How to Edit Essays & Papers for Incorrect Sentence Structure
Fused sentences and comma splices are common in writing and can easily be corrected with punctuation. Learn how to recognize and correct run-on sentences in your writing.
The run-on sentence is one of the most common mistakes in the English language from the time a person learns how to put sentences together to the time a person writes essays and papers for classes.
Understanding what run-on sentences are and how to identify them in your writing will increase professionalism as a top essay writer in your writing and improve your credibility as a writer, whether you are writing a thesis statement or an email to a coworker.
Recognizing Fused Sentences in Writing
A fused sentence is a type of run-on sentence most commonly found in elementary writing. A fused sentence contains two complete sentences written back to back with no punctuation or capitalization. The following are examples of fused sentences:
- I’ll bring the salad you bring the dessert.
- Can you believe that she told him that it’s like she never even told him she loved him?
Although the first example is short, there are two complete thoughts contained in the sentence. “I’ll bring the salad” and “You bring the dessert” should be combined in some way to make a complete sentence or separated to make two sentences. Similarly, the second example should be separated between the words “that” and “it’s.”
Recognizing Comma Splices in Writing
Comma splices are common in all types of writing and occur when two sentences are combined with nothing but a comma. Most people learn that two sentences cannot be joined by only a comma because a comma doesn’t contain enough “glue” to hold the sentence together. The following are examples of comma splices:
- You grab the cups, I’ll get the plates.

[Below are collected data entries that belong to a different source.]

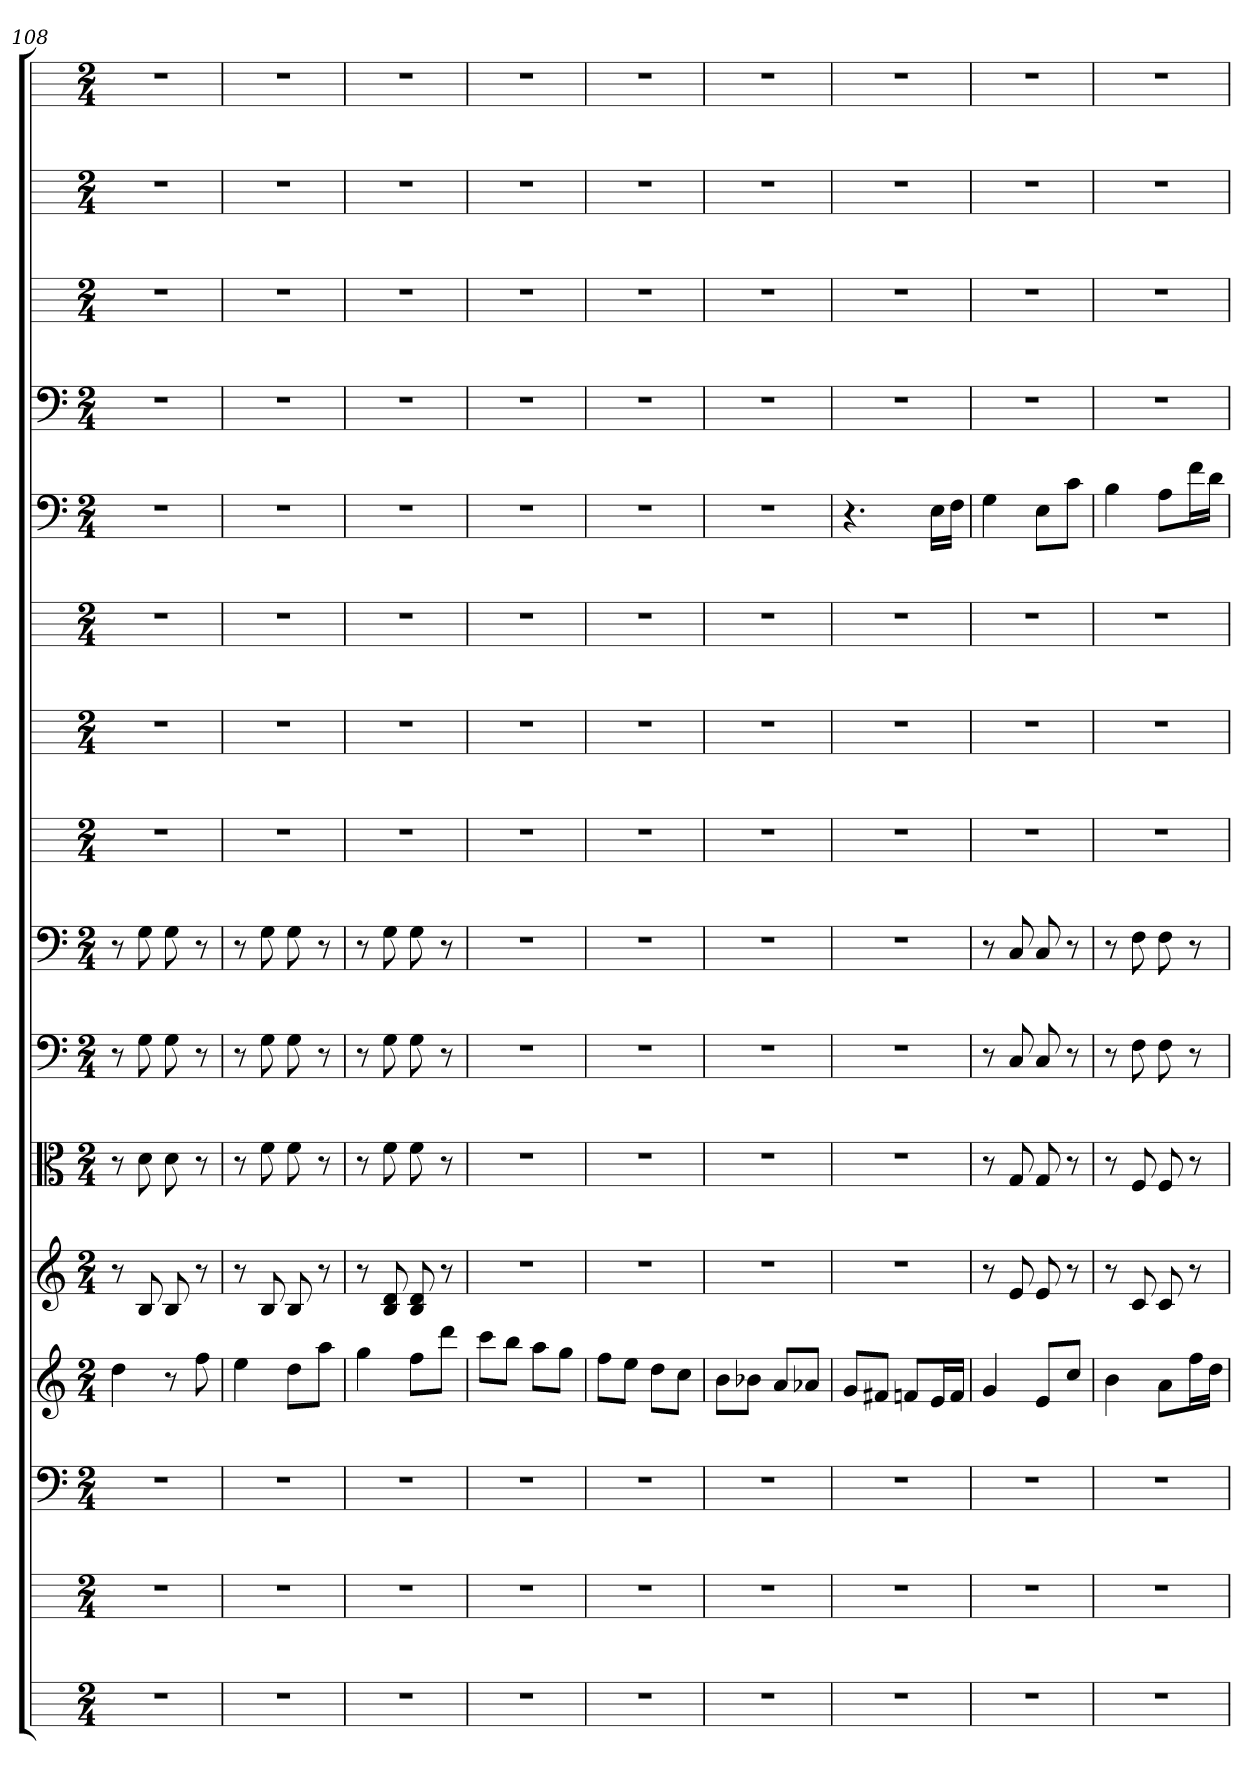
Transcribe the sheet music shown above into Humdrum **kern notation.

**kern	**kern	**kern	**kern	**kern	**kern	**kern	**kern	**kern	**kern	**kern	**kern	**kern	**kern	**kern	**kern
*part16	*part15	*part14	*part13	*part12	*part11	*part10	*part9	*part8	*part7	*part6	*part5	*part4	*part3	*part2	*part1
*staff16	*staff15	*staff14	*staff13	*staff12	*staff11	*staff10	*staff9	*staff8	*staff7	*staff6	*staff5	*staff4	*staff3	*staff2	*staff1
*	*	*clefF4	*	*	*clefC3	*clefF4	*clefF4	*	*	*	*clefF4	*clefF4	*	*	*
*k[]	*k[]	*k[]	*k[]	*k[]	*k[]	*k[]	*k[]	*k[]	*k[]	*k[]	*k[]	*k[]	*k[]	*k[]	*k[]
*C:	*C:	*C:	*C:	*C:	*C:	*C:	*C:	*C:	*C:	*C:	*C:	*C:	*C:	*C:	*C:
*M2/4	*M2/4	*M2/4	*M2/4	*M2/4	*M2/4	*M2/4	*M2/4	*M2/4	*M2/4	*M2/4	*M2/4	*M2/4	*M2/4	*M2/4	*M2/4
=108	=108	=108	=108	=108	=108	=108	=108	=108	=108	=108	=108	=108	=108	=108	=108
2r	2r	2r	4dd	8r	8r	8r	8r	2r	2r	2r	2r	2r	2r	2r	2r
.	.	.	.	8B	8d	8G	8G	.	.	.	.	.	.	.	.
.	.	.	8r	8B	8d	8G	8G	.	.	.	.	.	.	.	.
.	.	.	8ff	8r	8r	8r	8r	.	.	.	.	.	.	.	.
=109	=109	=109	=109	=109	=109	=109	=109	=109	=109	=109	=109	=109	=109	=109	=109
2r	2r	2r	4ee	8r	8r	8r	8r	2r	2r	2r	2r	2r	2r	2r	2r
.	.	.	.	8B	8f	8G	8G	.	.	.	.	.	.	.	.
.	.	.	8ddL	8B	8f	8G	8G	.	.	.	.	.	.	.	.
.	.	.	8aaJ	8r	8r	8r	8r	.	.	.	.	.	.	.	.
=110	=110	=110	=110	=110	=110	=110	=110	=110	=110	=110	=110	=110	=110	=110	=110
2r	2r	2r	4gg	8r	8r	8r	8r	2r	2r	2r	2r	2r	2r	2r	2r
.	.	.	.	8B 8d	8f	8G	8G	.	.	.	.	.	.	.	.
.	.	.	8ffL	8B 8d	8f	8G	8G	.	.	.	.	.	.	.	.
.	.	.	8dddJ	8r	8r	8r	8r	.	.	.	.	.	.	.	.
=111	=111	=111	=111	=111	=111	=111	=111	=111	=111	=111	=111	=111	=111	=111	=111
2r	2r	2r	8cccL	2r	2r	2r	2r	2r	2r	2r	2r	2r	2r	2r	2r
.	.	.	8bbJ	.	.	.	.	.	.	.	.	.	.	.	.
.	.	.	8aaL	.	.	.	.	.	.	.	.	.	.	.	.
.	.	.	8ggJ	.	.	.	.	.	.	.	.	.	.	.	.
=112	=112	=112	=112	=112	=112	=112	=112	=112	=112	=112	=112	=112	=112	=112	=112
2r	2r	2r	8ffL	2r	2r	2r	2r	2r	2r	2r	2r	2r	2r	2r	2r
.	.	.	8eeJ	.	.	.	.	.	.	.	.	.	.	.	.
.	.	.	8ddL	.	.	.	.	.	.	.	.	.	.	.	.
.	.	.	8ccJ	.	.	.	.	.	.	.	.	.	.	.	.
=113	=113	=113	=113	=113	=113	=113	=113	=113	=113	=113	=113	=113	=113	=113	=113
2r	2r	2r	8bL	2r	2r	2r	2r	2r	2r	2r	2r	2r	2r	2r	2r
.	.	.	8b-XJ	.	.	.	.	.	.	.	.	.	.	.	.
.	.	.	8aL	.	.	.	.	.	.	.	.	.	.	.	.
.	.	.	8a-XJ	.	.	.	.	.	.	.	.	.	.	.	.
=114	=114	=114	=114	=114	=114	=114	=114	=114	=114	=114	=114	=114	=114	=114	=114
2r	2r	2r	8gL	2r	2r	2r	2r	2r	2r	2r	4.r	2r	2r	2r	2r
.	.	.	8f#XJ	.	.	.	.	.	.	.	.	.	.	.	.
.	.	.	8fnL	.	.	.	.	.	.	.	.	.	.	.	.
.	.	.	16eL	.	.	.	.	.	.	.	16E\LL	.	.	.	.
.	.	.	16fJJ	.	.	.	.	.	.	.	16F\JJ	.	.	.	.
=115	=115	=115	=115	=115	=115	=115	=115	=115	=115	=115	=115	=115	=115	=115	=115
2r	2r	2r	4g	8r	8r	8r	8r	2r	2r	2r	4G	2r	2r	2r	2r
.	.	.	.	8e	8G	8C	8C	.	.	.	.	.	.	.	.
.	.	.	8eL	8e	8G	8C	8C	.	.	.	8E\L	.	.	.	.
.	.	.	8ccJ	8r	8r	8r	8r	.	.	.	8c\J	.	.	.	.
=116	=116	=116	=116	=116	=116	=116	=116	=116	=116	=116	=116	=116	=116	=116	=116
2r	2r	2r	4b	8r	8r	8r	8r	2r	2r	2r	4B	2r	2r	2r	2r
.	.	.	.	8c	8F	8F	8F	.	.	.	.	.	.	.	.
.	.	.	8aL	8c	8F	8F	8F	.	.	.	8A\L	.	.	.	.
.	.	.	16ffL	8r	8r	8r	8r	.	.	.	16f\L	.	.	.	.
.	.	.	16ddJJ	.	.	.	.	.	.	.	16d\JJ	.	.	.	.
=	=	=	=	=	=	=	=	=	=	=	=	=	=	=	=
*-	*-	*-	*-	*-	*-	*-	*-	*-	*-	*-	*-	*-	*-	*-	*-
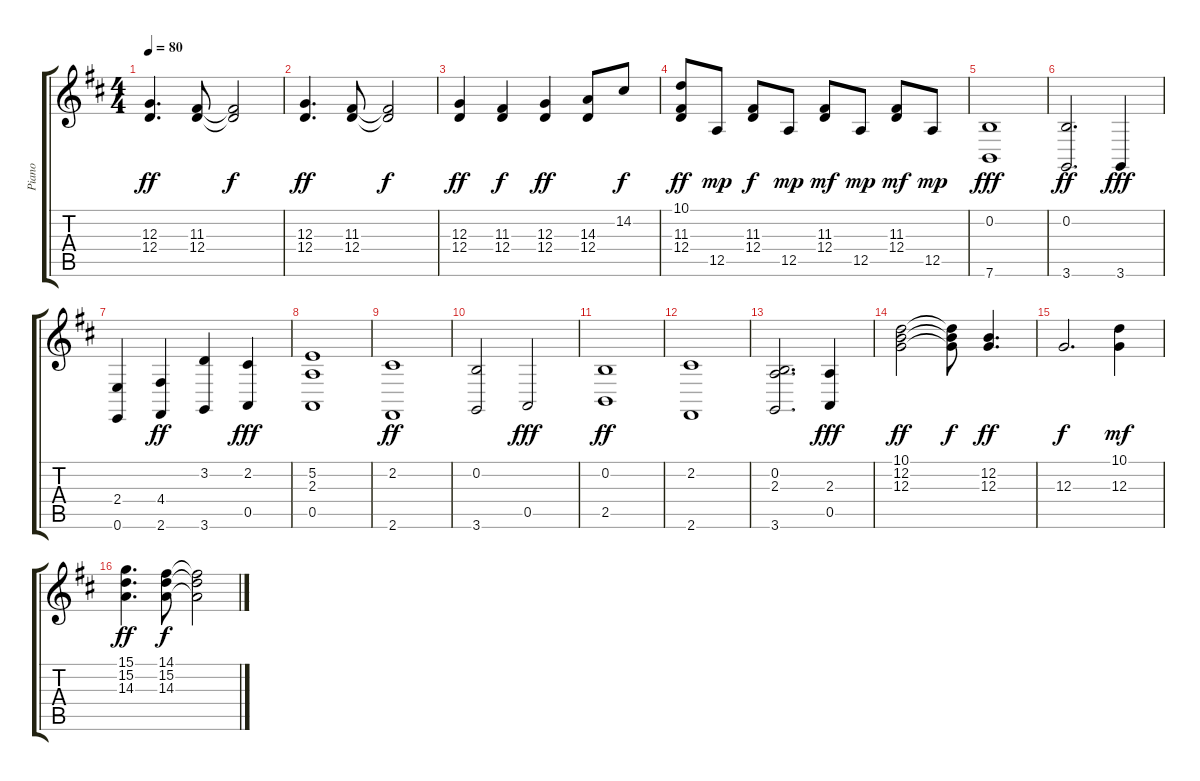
\track ("Piano" "Piano") {instrument acousticgrandpiano}
\staff {score tabs}
\tuning (E4 B3 G3 D3 A2 E2) {hide}
\ts (4 4)
\tempo 80
\clef g2
\ks d
(12.3 12.4).4{d dy ff} (11.3 12.4).8 (11.3{t} 12.4{t}).2{dy f} |
(12.3 12.4).4{d dy ff} (11.3 12.4).8 (11.3{t} 12.4{t}).2{dy f} |
(12.3 12.4).4{dy ff} (11.3 12.4).4{dy f} (12.3 12.4).4{dy ff} (14.3 12.4).8 14.2.8{dy f} |
(10.1 11.3 12.4).8{dy ff} 12.5.8{dy mp} (11.3 12.4).8{dy f} 12.5.8{dy mp} (11.3 12.4).8{dy mf} 12.5.8{dy mp} (11.3 12.4).8{dy mf} 12.5.8{dy mp} |
(0.2 7.6).1{dy fff} |
(0.2 3.6).2{d dy ff} 3.6.4{dy fff} |
(2.4 0.6).4 (4.4 2.6).4{dy ff} (3.2 3.6).4 (2.2 0.5).4{dy fff} |
(5.2 2.3 0.5).1 |
(2.2 2.6).1{dy ff} |
(0.2 3.6).2 0.5.2{dy fff} |
(0.2 2.5).1{dy ff} |
(2.2 2.6).1 |
(0.2 2.3 3.6).2{d} (2.3 0.5).4{dy fff} |
(10.1 12.2 12.3).2{dy ff} (10.1{t} 12.2{t} 12.3{t}).8{dy f} (12.2 12.3).4{d dy ff} |
12.3.2{d dy f} (10.1 12.3).4{dy mf} |
(15.1 15.2 14.3).4{d dy ff} (14.1 15.2 14.3).8{dy f} (14.1{t} 15.2{t} 14.3{t}).2
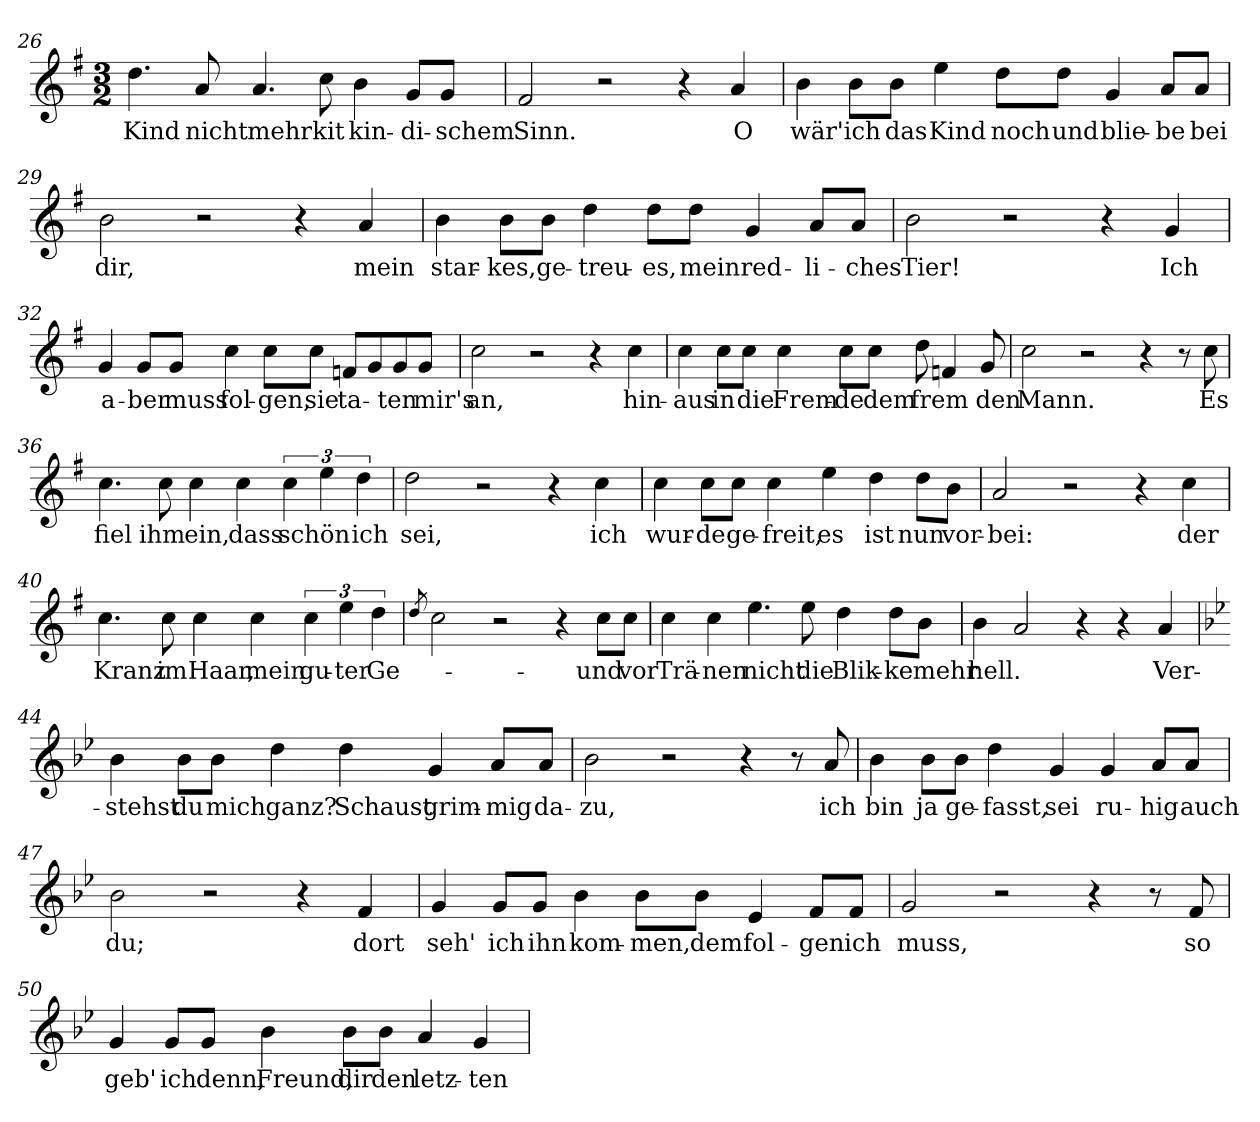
**kern	**text
*part1	*part1
*staff1	*staff1
*clefG2	*
*k[f#]	*
*M3/2	*
=26	=26
!	!LO:LY:b
4.dd\	Kind
!	!LO:LY:b
8a/	nicht
!	!LO:LY:b
4.a/	mehr
!	!LO:LY:b
8cc\	kit
!	!LO:LY:b
4b\	kin-
!	!LO:LY:b
8g/L	-di-
!	!LO:LY:b
8g/J	-schem
=27	=27
!	!LO:LY:b
2f#/	Sinn.
2r	.
4r	.
!	!LO:LY:b
4a/	O
!!LO:LB:g=z
=28	=28
!	!LO:LY:b
4b\	wär'
!	!LO:LY:b
8b\L	ich
!	!LO:LY:b
8b\J	das
!	!LO:LY:b
4ee\	Kind
!	!LO:LY:b
8dd\L	noch
!	!LO:LY:b
8dd\J	und
!	!LO:LY:b
4g/	blie-
!	!LO:LY:b
8a/L	-be
!	!LO:LY:b
8a/J	bei
=29	=29
!	!LO:LY:b
2b\	dir,
2r	.
4r	.
!	!LO:LY:b
4a/	mein
=30	=30
!	!LO:LY:b
4b\	star-
!	!LO:LY:b
8b\L	-kes,
!	!LO:LY:b
8b\J	ge-
!	!LO:LY:b
4dd\	-treu-
!	!LO:LY:b
8dd\L	-es,
!	!LO:LY:b
8dd\J	mein
!	!LO:LY:b
4g/	red-
!	!LO:LY:b
8a/L	-li-
!	!LO:LY:b
8a/J	-ches
=31	=31
!	!LO:LY:b
2b\	Tier!
2r	.
4r	.
!	!LO:LY:b
4g/	Ich
!!LO:LB:g=z
=32	=32
!	!LO:LY:b
4g/	a-
!	!LO:LY:b
8g/L	-ber
!	!LO:LY:b
8g/J	muss
!	!LO:LY:b
4cc\	fol-
!	!LO:LY:b
8cc\L	-gen,
!	!LO:LY:b
8cc\J	sie
!	!LO:LY:b
8fn/L	ta-
8g/	.
!	!LO:LY:b
8g/	-ten
!	!LO:LY:b
8g/J	mir's
=33	=33
!	!LO:LY:b
2cc\	an,
2r	.
4r	.
!	!LO:LY:b
4cc\	hin-
=34	=34
!	!LO:LY:b
4cc\	-aus
!	!LO:LY:b
8cc\L	in
!	!LO:LY:b
8cc\J	die
!	!LO:LY:b
4cc\	Frem-
!	!LO:LY:b
8cc\L	-de
!	!LO:LY:b
8cc\J	dem
!	!LO:LY:b
8dd\	frem
4fn/	.
!	!LO:LY:b
8g/	-den
=35	=35
!	!LO:LY:b
2cc\	Mann.
2r	.
4r	.
8r	.
!	!LO:LY:b
8cc\	Es
!!LO:PB:g=z
=36	=36
!	!LO:LY:b
4.cc\	fiel
!	!LO:LY:b
8cc\	ihm
!	!LO:LY:b
4cc\	ein,
!	!LO:LY:b
4cc\	dass
!	!LO:LY:b
6cc\	schön
6ee\	.
!	!LO:LY:b
6dd\	ich
=37	=37
!	!LO:LY:b
2dd\	sei,
2r	.
4r	.
!	!LO:LY:b
4cc\	ich
=38	=38
!	!LO:LY:b
4cc\	wur-
!	!LO:LY:b
8cc\L	-de
!	!LO:LY:b
8cc\J	ge-
!	!LO:LY:b
4cc\	-freit,
!	!LO:LY:b
4ee\	es
!	!LO:LY:b
4dd\	ist
!	!LO:LY:b
8dd\L	nun
!	!LO:LY:b
8b\J	vor-
=39	=39
!	!LO:LY:b
2a/	bei:
2r	.
4r	.
!	!LO:LY:b
4cc\	der
=40	=40
!	!LO:LY:b
4.cc\	Kranz
!	!LO:LY:b
8cc\	im
!	!LO:LY:b
4cc\	Haar,
!	!LO:LY:b
4cc\	mein
!	!LO:LY:b
6cc\	gu-
!	!LO:LY:b
6ee\	-ter
!	!LO:LY:b
6dd\	Ge-
!!LO:LB:g=z
=41	=41
8qdd/	.
2cc\	.
2r	.
4r	.
!	!LO:LY:b
8cc\L	und
!	!LO:LY:b
8cc\J	vor
=42	=42
!	!LO:LY:b
4cc\	Trä-
!	!LO:LY:b
4cc\	-nen
!	!LO:LY:b
4.ee\	nicht
!	!LO:LY:b
8ee\	die
!	!LO:LY:b
4dd\	Blik-
!	!LO:LY:b
8dd\L	-ke
!	!LO:LY:b
8b\J	mehr
=43	=43
!	!LO:LY:b
4b\	hell.
2a/	.
4r	.
4r	.
!	!LO:LY:b
4a/	Ver-
=44	=44
*k[b-e-]	*
!	!LO:LY:b
4b-\	-stehst
!	!LO:LY:b
8b-\L	du
!	!LO:LY:b
8b-\J	mich
!	!LO:LY:b
4dd\	ganz?
!	!LO:LY:b
4dd\	Schaust
!	!LO:LY:b
4g/	grim-
!	!LO:LY:b
8a/L	-mig
!	!LO:LY:b
8a/J	da-
!!LO:LB:g=z
=45	=45
!	!LO:LY:b
2b-\	zu,
2r	.
4r	.
8r	.
!	!LO:LY:b
8a/	ich
=46	=46
!	!LO:LY:b
4b-\	bin
!	!LO:LY:b
8b-\L	ja
!	!LO:LY:b
8b-\J	ge-
!	!LO:LY:b
4dd\	-fasst,
!	!LO:LY:b
4g/	sei
!	!LO:LY:b
4g/	ru-
!	!LO:LY:b
8a/L	-hig
!	!LO:LY:b
8a/J	auch
=47	=47
!	!LO:LY:b
2b-\	du;
2r	.
4r	.
!	!LO:LY:b
4f/	dort
=48	=48
!	!LO:LY:b
4g/	seh'
!	!LO:LY:b
8g/L	ich
!	!LO:LY:b
8g/J	ihn
!	!LO:LY:b
4b-\	kom-
!	!LO:LY:b
8b-\L	-men,
!	!LO:LY:b
8b-\J	dem
!	!LO:LY:b
4e-/	fol-
!	!LO:LY:b
8f/L	-gen
!	!LO:LY:b
8f/J	ich
=49	=49
!	!LO:LY:b
2g/	muss,
2r	.
4r	.
8r	.
!	!LO:LY:b
8f/	so
!!LO:LB:g=z
=50	=50
!	!LO:LY:b
4g/	geb'
!	!LO:LY:b
8g/L	ich
!	!LO:LY:b
8g/J	denn,
!	!LO:LY:b
4b-\	Freund,
!	!LO:LY:b
8b-\L	dir
!	!LO:LY:b
8b-\J	den
!	!LO:LY:b
4a/	letz-
!	!LO:LY:b
4g/	-ten
=	=
*-	*-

- As she approached the cat, it pounced on Jonah, he let out a yelp.
The first example contains two complete sentences, “Jason, you grab the cups” and “I’ll get the plates” that need more punctuation than a comma. The second example combines a dependent clause with an independent clause, but the second independent clause “he let out a yelp” needs more than a comma to combine it with the first sentence.
Ways to Correct Run-On Sentences
While run-on sentences occur frequently in writing, they can be easily corrected once identified. Run-on sentences can be easily fixed in four ways:
- By ending the first sentence with a period and starting a new sentence with a new thought.
- By placing a semicolon between the two sentences.
- By placing a comma and conjunction after the first sentence.
- By making one of the sentences dependent on the other.
While using any of the methods is acceptable and grammatically correct for correcting a run-on sentence, sometimes it makes more sense to use one method over another.
When the run-on sentence contains two short and related sentences, like the first example sentence, it makes more sense to connect the two using a semicolon: “I’ll bring the salad; you bring the dessert.”
Likewise, if the sentences are lengthy and/or unrelated, it makes more sense to make the two separate sentences: “Can you believe she told him that? It’s like she never even told him she loved him.”
If one sentence is a reaction or response to another, it makes sense to either use the comma and conjunction method or the dependent/independent method. Comma/conjunction: “As she approached the cat, it pounced on Jonah, and he let out a yelp.” Dependent/Independent: “‘If you grab the cups, I’ll get the plates.“
Remember that any of the above methods are acceptable for correcting run-on sentences, so do not limit yourself to one or two methods as variety in sentence structure improves writing style.